- _What is expected_
Copy the listing below line for line, starting at its first line and ending with the line that has "right wrist: (993, 902)" in it. Add nothing.

- _Entries shown_
◆ ◆ ◆ ◆

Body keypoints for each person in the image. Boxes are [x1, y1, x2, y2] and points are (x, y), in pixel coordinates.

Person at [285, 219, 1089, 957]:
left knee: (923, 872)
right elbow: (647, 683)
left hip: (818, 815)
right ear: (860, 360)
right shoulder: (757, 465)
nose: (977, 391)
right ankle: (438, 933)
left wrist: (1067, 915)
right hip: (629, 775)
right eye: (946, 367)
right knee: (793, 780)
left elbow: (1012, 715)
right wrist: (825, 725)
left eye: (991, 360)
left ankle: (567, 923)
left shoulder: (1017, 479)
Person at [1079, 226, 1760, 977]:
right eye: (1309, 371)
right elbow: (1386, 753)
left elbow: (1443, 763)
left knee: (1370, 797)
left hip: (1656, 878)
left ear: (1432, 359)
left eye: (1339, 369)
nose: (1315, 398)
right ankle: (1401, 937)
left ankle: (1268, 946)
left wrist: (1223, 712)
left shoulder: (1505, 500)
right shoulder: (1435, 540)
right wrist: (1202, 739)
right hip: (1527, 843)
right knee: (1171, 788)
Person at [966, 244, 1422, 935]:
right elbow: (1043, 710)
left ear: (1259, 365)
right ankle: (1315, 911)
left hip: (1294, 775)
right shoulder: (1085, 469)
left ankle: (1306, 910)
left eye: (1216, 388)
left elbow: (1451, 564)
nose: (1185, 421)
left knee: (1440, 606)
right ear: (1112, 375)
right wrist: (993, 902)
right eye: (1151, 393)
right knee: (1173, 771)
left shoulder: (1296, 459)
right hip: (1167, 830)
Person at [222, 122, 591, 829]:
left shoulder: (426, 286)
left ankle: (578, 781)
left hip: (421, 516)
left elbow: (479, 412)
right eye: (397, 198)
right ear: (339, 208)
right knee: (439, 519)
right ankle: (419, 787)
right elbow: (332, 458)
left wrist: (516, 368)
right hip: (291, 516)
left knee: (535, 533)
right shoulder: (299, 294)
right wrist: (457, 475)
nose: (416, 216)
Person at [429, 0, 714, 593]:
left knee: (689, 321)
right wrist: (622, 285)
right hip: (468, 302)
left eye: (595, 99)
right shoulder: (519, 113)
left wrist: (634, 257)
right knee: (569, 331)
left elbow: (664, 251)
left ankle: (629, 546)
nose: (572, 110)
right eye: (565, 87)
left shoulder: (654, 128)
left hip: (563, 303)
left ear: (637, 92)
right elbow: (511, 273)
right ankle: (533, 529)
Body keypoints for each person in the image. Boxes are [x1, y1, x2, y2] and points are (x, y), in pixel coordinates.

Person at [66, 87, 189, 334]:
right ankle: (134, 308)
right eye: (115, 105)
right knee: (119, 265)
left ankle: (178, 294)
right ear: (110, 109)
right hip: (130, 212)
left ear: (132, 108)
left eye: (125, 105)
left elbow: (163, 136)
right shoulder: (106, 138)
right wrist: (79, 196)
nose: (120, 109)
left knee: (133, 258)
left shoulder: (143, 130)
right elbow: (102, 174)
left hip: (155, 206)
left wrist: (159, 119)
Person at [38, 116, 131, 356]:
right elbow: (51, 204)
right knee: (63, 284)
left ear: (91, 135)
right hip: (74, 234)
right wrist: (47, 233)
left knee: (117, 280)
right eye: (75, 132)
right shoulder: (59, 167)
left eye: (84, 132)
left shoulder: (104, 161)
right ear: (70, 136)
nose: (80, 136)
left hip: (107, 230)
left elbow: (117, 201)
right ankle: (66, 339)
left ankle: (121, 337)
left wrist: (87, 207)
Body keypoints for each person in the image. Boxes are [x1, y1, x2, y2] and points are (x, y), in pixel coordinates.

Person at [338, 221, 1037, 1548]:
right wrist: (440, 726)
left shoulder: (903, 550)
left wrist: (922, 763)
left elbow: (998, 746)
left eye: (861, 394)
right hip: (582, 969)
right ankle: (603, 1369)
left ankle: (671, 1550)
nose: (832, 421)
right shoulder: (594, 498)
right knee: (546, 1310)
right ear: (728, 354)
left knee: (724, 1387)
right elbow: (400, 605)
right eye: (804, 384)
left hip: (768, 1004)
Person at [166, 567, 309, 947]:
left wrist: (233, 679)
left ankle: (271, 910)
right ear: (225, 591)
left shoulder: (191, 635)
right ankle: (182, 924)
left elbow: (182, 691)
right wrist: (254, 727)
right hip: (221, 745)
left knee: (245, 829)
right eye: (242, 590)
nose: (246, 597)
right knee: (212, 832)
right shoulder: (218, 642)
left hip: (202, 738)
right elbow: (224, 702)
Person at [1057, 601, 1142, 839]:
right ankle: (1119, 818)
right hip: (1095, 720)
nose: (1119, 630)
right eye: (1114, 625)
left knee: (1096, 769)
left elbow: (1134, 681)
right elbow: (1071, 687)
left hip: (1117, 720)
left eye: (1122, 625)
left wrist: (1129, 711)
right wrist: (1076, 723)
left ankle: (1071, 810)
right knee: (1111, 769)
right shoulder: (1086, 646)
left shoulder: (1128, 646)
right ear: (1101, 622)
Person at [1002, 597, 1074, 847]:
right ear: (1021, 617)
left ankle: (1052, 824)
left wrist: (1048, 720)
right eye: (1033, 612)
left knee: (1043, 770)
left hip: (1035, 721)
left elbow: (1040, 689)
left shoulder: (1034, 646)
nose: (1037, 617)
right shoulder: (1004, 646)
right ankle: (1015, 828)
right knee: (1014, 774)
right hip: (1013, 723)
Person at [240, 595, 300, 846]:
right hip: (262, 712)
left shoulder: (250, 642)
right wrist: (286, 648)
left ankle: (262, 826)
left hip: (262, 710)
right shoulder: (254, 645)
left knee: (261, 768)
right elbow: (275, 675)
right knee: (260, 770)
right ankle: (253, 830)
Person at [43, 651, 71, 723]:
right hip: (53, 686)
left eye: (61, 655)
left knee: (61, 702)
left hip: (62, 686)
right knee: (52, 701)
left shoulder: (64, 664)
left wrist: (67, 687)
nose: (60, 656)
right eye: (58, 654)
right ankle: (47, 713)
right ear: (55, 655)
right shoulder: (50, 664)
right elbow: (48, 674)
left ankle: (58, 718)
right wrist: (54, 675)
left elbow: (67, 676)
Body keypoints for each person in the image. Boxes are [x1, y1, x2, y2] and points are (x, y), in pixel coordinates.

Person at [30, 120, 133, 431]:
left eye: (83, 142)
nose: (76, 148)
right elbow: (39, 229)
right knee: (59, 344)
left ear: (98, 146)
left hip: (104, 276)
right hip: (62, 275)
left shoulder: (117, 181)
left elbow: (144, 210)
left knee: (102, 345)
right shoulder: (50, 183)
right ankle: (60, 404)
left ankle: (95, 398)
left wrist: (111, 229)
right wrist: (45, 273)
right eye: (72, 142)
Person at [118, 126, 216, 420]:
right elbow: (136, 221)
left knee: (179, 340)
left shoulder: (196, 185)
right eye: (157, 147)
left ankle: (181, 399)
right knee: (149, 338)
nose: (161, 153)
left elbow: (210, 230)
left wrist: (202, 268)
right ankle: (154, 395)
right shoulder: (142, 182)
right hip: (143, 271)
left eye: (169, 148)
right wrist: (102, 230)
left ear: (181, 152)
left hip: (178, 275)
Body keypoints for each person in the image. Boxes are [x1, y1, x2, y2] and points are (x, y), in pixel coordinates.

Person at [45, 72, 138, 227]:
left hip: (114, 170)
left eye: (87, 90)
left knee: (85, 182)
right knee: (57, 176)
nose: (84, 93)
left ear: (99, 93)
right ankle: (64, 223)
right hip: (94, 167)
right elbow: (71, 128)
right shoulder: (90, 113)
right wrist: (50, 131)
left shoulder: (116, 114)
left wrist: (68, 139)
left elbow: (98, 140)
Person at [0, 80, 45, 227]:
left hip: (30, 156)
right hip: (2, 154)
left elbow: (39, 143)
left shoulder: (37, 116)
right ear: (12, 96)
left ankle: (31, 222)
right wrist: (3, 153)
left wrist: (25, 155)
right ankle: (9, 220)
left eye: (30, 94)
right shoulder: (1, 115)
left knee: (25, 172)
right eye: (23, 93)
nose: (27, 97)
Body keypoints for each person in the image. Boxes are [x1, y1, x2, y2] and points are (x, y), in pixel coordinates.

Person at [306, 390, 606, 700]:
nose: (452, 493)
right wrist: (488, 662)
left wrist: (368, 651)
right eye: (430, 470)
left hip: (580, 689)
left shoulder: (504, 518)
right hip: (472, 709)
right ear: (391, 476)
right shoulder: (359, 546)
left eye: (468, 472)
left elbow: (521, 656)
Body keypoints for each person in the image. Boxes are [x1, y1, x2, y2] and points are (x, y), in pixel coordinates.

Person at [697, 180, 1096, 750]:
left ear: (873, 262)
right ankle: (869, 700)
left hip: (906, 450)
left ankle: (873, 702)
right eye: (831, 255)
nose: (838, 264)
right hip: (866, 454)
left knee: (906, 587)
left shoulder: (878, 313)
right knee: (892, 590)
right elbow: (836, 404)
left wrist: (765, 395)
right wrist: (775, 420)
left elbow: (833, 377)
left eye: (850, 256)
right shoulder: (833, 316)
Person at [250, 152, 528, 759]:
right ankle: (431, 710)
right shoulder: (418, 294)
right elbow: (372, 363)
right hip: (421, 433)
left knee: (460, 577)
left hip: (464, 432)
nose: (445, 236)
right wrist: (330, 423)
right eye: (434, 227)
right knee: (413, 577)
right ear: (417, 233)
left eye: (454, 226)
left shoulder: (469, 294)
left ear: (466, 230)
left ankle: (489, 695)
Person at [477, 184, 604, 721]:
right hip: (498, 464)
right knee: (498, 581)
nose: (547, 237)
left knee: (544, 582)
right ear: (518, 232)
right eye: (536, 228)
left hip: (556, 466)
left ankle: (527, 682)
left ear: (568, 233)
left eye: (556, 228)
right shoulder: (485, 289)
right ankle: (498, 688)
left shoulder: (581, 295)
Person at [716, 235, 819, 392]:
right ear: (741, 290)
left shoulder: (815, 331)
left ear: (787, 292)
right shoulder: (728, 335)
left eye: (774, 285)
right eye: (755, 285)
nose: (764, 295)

◆ ◆ ◆ ◆

- _Answer below_
Body keypoints for each person in the image. Boxes are [x1, y1, x2, y2] and points are (x, y), in pixel coordinates.

Person at [285, 219, 1089, 957]:
left knee: (923, 872)
right elbow: (647, 683)
left hip: (818, 815)
right ear: (860, 360)
right shoulder: (757, 465)
nose: (977, 391)
right ankle: (438, 933)
left wrist: (1067, 915)
right hip: (629, 775)
right eye: (946, 367)
right knee: (793, 780)
left elbow: (1012, 715)
right wrist: (825, 725)
left eye: (991, 360)
left ankle: (567, 923)
left shoulder: (1017, 479)
Person at [1079, 226, 1760, 977]:
right eye: (1309, 371)
right elbow: (1386, 753)
left elbow: (1443, 763)
left knee: (1370, 797)
left hip: (1656, 878)
left ear: (1432, 359)
left eye: (1339, 369)
nose: (1315, 398)
right ankle: (1401, 937)
left ankle: (1268, 946)
left wrist: (1223, 712)
left shoulder: (1505, 500)
right shoulder: (1435, 540)
right wrist: (1202, 739)
right hip: (1527, 843)
right knee: (1171, 788)
Person at [966, 244, 1422, 935]:
right elbow: (1043, 710)
left ear: (1259, 365)
right ankle: (1315, 911)
left hip: (1294, 775)
right shoulder: (1085, 469)
left ankle: (1306, 910)
left eye: (1216, 388)
left elbow: (1451, 564)
nose: (1185, 421)
left knee: (1440, 606)
right ear: (1112, 375)
right wrist: (993, 902)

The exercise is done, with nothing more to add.